By Patience Chat Moses

The Executive Secretary of the African Refiners and Distributors Association (ARDA), Anibor Kragha, will speak at the African Energy Week (AEW): Invest in African Energy conference – taking place from November 4–8, 2024 in Cape Town. 

In a statement, the organizers of the event, African Energy Chambers (AEC) noted that Kragha’s return to the conference will not only improve the understanding of the state of play of Africa’s downstream industry but draw insight into strategies for addressing challenges to the sector’s development. 

  Kragha will engage in high-level panel discussions, spotlighting Africa’s downstream project pipeline and attractive investment opportunities.

AEW: Invest in African Energy will streamline investment towards Africa’s downstream industry as countries move to make energy poverty history by 2030.

According to the Executive Chairman of AEC, Engr. NJ Ayuk, Africa is advancing its downstream infrastructure under efforts to scale-up energy security continent-wide. 

As the sole pan-African organization representing the African downstream sector, ARDA is at the forefront of this expansion, advocating for increased investment in infrastructure development and modernization and promoting greater participation by local companies.

 With African petroleum demand set to increase from current estimates of 4.1 million barrels per day (bpd) to over 5.3 million bpd by 2040, strengthening refining capacity and distribution is critical. During AEW, Kragha will outline investment opportunities in this area.

AEW is the platform of choice for project operators, financiers, technology providers and government, and has emerged as the official place to sign deals in African energy.
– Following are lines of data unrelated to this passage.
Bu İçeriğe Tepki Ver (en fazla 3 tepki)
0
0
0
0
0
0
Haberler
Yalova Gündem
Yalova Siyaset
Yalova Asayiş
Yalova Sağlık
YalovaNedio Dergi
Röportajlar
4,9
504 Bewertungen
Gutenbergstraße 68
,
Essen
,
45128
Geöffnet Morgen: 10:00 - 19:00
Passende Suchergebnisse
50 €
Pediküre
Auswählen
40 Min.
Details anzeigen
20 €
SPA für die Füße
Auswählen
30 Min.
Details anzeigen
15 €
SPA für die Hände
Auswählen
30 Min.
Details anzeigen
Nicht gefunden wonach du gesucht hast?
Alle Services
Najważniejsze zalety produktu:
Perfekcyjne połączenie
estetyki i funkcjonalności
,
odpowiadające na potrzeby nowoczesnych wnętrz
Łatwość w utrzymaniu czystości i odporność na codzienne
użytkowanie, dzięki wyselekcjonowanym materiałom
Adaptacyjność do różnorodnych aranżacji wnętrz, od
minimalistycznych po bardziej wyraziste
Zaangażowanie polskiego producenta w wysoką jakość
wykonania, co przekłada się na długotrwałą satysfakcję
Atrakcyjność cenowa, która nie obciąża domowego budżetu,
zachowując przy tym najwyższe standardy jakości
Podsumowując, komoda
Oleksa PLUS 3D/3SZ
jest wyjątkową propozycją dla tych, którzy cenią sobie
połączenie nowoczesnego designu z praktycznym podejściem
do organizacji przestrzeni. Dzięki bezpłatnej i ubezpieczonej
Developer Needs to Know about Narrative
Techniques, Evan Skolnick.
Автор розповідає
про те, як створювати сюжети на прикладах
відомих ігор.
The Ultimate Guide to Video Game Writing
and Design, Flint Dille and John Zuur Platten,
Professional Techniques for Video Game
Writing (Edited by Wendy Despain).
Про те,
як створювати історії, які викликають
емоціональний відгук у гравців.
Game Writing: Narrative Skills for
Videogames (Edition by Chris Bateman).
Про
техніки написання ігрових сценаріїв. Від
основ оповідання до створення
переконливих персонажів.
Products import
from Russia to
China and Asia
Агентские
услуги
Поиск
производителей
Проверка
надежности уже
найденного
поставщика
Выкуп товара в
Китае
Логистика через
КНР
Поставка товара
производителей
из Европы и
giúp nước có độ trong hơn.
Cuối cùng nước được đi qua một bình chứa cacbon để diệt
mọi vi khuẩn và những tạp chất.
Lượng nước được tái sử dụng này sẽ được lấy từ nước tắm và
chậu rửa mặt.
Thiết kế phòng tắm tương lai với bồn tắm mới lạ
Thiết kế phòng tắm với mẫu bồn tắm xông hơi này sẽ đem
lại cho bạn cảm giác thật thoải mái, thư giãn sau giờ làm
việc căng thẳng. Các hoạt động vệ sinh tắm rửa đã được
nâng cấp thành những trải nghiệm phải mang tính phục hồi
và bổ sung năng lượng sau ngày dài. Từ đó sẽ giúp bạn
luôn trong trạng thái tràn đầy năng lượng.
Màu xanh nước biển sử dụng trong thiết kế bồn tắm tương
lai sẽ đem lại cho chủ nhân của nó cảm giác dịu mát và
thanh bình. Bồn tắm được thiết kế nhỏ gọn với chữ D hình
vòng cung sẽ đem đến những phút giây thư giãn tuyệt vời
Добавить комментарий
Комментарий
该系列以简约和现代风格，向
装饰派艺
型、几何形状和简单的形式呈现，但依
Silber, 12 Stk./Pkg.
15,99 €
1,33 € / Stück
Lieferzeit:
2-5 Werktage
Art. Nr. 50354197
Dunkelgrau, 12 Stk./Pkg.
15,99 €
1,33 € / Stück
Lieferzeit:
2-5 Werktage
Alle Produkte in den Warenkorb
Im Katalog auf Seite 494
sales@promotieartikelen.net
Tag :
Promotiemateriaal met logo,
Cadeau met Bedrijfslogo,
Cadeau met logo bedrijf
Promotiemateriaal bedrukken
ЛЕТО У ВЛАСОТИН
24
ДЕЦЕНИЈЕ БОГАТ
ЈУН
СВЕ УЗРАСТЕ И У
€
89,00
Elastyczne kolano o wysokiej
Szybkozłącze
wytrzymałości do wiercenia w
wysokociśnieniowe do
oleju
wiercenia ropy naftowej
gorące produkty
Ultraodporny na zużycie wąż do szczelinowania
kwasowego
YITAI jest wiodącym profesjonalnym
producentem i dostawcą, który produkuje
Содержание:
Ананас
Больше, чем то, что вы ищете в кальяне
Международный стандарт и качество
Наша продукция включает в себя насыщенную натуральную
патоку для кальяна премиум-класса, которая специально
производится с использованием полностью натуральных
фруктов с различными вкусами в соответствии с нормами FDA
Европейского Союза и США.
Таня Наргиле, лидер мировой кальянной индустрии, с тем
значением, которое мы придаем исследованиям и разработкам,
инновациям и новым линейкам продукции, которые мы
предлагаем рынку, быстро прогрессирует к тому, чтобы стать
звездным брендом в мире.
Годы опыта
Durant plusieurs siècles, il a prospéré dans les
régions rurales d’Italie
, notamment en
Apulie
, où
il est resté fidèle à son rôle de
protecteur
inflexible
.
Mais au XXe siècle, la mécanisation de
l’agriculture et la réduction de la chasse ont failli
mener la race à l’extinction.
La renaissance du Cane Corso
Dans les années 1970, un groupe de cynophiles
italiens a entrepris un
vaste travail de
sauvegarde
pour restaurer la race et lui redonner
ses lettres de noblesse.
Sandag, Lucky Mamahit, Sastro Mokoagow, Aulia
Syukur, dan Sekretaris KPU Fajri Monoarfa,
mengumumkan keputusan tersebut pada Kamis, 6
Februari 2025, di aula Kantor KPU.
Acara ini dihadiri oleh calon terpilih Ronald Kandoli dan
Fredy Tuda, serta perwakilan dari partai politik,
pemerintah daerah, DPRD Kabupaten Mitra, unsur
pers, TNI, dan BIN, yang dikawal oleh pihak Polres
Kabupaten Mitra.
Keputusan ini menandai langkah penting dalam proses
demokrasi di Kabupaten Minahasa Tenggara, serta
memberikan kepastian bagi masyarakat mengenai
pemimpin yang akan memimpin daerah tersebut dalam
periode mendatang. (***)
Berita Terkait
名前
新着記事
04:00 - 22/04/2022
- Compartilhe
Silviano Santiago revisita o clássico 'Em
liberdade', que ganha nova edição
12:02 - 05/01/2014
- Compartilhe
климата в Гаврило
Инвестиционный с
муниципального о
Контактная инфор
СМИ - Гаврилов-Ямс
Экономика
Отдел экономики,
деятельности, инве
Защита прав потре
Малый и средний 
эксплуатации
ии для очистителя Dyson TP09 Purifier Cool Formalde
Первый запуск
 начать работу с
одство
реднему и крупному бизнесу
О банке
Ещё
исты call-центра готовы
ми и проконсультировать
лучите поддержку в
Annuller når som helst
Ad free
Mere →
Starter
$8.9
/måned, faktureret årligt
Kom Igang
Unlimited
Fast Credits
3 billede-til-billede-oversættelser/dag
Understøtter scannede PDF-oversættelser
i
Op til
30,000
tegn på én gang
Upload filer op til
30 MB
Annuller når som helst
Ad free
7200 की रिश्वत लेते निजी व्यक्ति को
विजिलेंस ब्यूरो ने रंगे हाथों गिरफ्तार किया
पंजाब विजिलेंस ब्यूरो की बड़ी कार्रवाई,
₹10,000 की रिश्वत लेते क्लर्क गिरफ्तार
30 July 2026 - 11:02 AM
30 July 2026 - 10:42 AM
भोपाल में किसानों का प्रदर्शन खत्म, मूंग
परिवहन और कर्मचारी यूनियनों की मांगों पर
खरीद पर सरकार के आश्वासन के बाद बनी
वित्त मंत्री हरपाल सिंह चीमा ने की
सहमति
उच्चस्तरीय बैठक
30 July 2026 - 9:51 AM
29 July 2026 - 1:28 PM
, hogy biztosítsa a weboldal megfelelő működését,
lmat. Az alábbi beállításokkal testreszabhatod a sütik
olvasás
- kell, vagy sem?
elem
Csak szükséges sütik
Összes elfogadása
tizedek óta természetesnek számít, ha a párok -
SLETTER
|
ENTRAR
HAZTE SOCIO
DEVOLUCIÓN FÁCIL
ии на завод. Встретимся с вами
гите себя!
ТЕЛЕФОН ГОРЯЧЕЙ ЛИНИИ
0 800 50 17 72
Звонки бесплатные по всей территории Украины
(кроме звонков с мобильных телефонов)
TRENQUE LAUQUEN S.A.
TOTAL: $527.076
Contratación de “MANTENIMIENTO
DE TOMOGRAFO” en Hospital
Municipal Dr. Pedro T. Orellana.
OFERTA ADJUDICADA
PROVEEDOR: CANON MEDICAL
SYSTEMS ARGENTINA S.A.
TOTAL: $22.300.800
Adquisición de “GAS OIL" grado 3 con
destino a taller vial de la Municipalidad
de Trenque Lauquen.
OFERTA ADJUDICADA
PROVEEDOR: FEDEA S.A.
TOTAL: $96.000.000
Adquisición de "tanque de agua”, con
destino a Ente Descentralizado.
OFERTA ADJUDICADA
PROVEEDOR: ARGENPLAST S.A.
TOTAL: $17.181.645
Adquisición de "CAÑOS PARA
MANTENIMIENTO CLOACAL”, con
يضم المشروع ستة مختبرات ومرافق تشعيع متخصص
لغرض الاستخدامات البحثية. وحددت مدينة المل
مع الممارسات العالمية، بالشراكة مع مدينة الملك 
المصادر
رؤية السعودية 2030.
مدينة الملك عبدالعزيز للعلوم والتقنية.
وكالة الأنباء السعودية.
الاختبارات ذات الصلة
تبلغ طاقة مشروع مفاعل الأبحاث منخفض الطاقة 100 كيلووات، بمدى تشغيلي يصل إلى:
At the 2024 edition of the AEW, ARDA will be spearheading both the rollout of new facilities as well as the modernization of existing downstream infrastructure to meet the continent’s needs.

Also, Ayuk noted that across the continent, efforts to bolster refining capacity to meet rising demand for petroleum are leading to new developments taking off across the downstream sector.

 In Nigeria,for instance , he said the Dangote Refinery , which happens to be Africa’s largest refining facility, started producing diesel and aviation fuel in January 2024.

 He added that the 650,000-bpd facility will cater to Nigeria’s domestic energy requirements while positioning the country as a key exporter upon full operational capacity – likely expected in mid-2025. 

The Nigerian National Petroleum Corporation (NNPC) limited, which is also an ARDA member, is also advancing the upgrading of the Port Harcourt refinery, with operations slated to commence in 2024 following the receipt of crude oil shipments from Shell in February.

Speaking in relation to Ghana, Ayuk said the first phase of Sentuo Oil Refinery Limited’s 120,000-bpd refinery in the country started operations in January 2024 with a facility that will process two million tons per annum of crude oil in the first phase and five million tons in the second phase, supporting the country’s industrialization efforts.

  In Gabon, he explained that plans are also underway to expand the processing capacity of the Port Gentil refinery to meet the rising demand for diesel and butane.